A method for measuring intra-tissue swelling pressure using a needle micro-osmometer

Abstract

The intervertebral disc's ability to resist load and facilitate motion arises largely from osmotic swelling pressures that develop within the tissue. Changes in the disc's osmotic environment, diurnally and with disease, have been suggested to regulate cellular activity, yet knowledge of in vivo osmotic environments is limited. Therefore, the first objective of this study was to demonstrate proof-of-concept for a method to measure intra-tissue swelling pressure and osmolality, modeling micro-osmometer fluid flux using Darcy's law. The second objective was to compare flux-based measurements of the swelling pressure within nucleus pulposus (NP) tissue against ionic swelling pressures predicted by Gibbs-Donnan theory. Pressures (0.03- 0.57 MPa) were applied to NP tissue (n = 25) using equilibrium dialysis, and intra-tissue swelling pressures were measured using flux. Ionic swelling pressures were determined from inductively coupled plasma optical emission spectrometry measurements of intra-tissue sodium using Gibbs-Donnan calculations of fixed charge density and intra-tissue chloride. Concordance of 0.93 was observed between applied pressures and flux- based measurements of swelling pressure. Equilibrium bounds for effective tissue osmolalities engendered by a simulated diurnal loading cycle (0.2-0.6 MPa) were 376 and 522 mOsm/kg H2O. Significant differences between flux and Gibbs-Donnan measures of swelling pressure indicated that total tissue water normalization and non-ionic contributions to swelling pressure were significant, which suggested that standard constitutive models may underestimate intra-tissue swelling pressure. Overall, this micro-osmometer technique may facilitate future validations for constitutive models and measurements of variation in the diurnal osmotic cycle, which may inform studies to identify diurnal- and disease-associated changes in mechanotransduction.

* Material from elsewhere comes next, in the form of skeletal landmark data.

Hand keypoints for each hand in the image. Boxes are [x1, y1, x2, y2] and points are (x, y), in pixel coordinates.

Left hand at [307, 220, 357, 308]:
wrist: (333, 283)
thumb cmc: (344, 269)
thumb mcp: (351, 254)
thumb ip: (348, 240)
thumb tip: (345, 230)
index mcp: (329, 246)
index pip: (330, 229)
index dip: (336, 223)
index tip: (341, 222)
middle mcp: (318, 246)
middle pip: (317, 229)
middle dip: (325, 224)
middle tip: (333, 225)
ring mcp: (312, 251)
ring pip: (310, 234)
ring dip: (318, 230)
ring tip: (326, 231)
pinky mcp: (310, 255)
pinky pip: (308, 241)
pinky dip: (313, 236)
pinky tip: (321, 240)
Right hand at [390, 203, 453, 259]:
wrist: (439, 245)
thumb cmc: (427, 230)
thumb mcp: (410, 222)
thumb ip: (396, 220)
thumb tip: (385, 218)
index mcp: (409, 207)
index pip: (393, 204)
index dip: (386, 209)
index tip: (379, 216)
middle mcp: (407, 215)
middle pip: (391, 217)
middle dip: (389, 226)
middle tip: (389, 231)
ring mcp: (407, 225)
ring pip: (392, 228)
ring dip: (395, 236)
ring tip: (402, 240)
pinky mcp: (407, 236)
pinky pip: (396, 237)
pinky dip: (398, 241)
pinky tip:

Fig. 1.. System schematic.

Depiction of probe-tissue microdialysis, with variables defined for application of Darcy’s law for radial flow.

Fig. 2.. Probe membrane permeability.

Schematic of setup for determining probe membrane permeabilities under known applied pressures, with variables defined for application of Darcy’s law for radial flow.

Fig. 3.. Membrane, tissue, and effective total permeabilities.

(a) Probe membrane permeabilities measured under known osmotic pressures, applied using polyethylene glycol (PEG). Gray bars denote 95 % confidence intervals. (b) Radial stretch ratios used to approximate tissue permeability, given changes in porosity with applied pressure. (c) Membrane, tissue, and effective total permeabilities calculated at each applied pressure (averages with SD).

Fig. 4.. Tissue composition from ICP-OES and Gibbs-Donnan.

(a) Tissue hydration following equilibration under osmotic pressure. (b) Intra-tissue sodium concentrations determined from ICP-OES and tissue hydration. (c) Tissue fixed charge densities for bovine NP in this study, calculated from Gibbs-Donnan equations. (d) Overlay of calculated fixed charge densities with those measured for human NP tissue. Black line represents FCD in mEq/EFW as presented by Urban and McMullin (1985). Figure reprinted from Urban JPG, McMullin JF (1985), with permission from IOS Press.

Fig. 5.. Tissue swelling pressures and osmolalities.

(a) Concordance between total tissue swelling pressures calculated from flux measurements and osmotic pressures applied using PEG during equilibrium dialysis. (b) Comparison of swelling pressures from flux and Gibbs-Donnan based measurements, as a function of FCD. (c) Concentration of tissue osmolytes calculated from flux measurements and Gibbs-Donnan equations. (*) indicates significant effect of method for Two-Way ANOVA, p < 0.001 (flux-based vs. Gibbs-Donnan ionic). (d) Comparison of swelling pressures from each method. Groups that do not share a letter are significantly different. Percentages indicate the portion of the flux swelling pressures accounted for by Donnan swelling.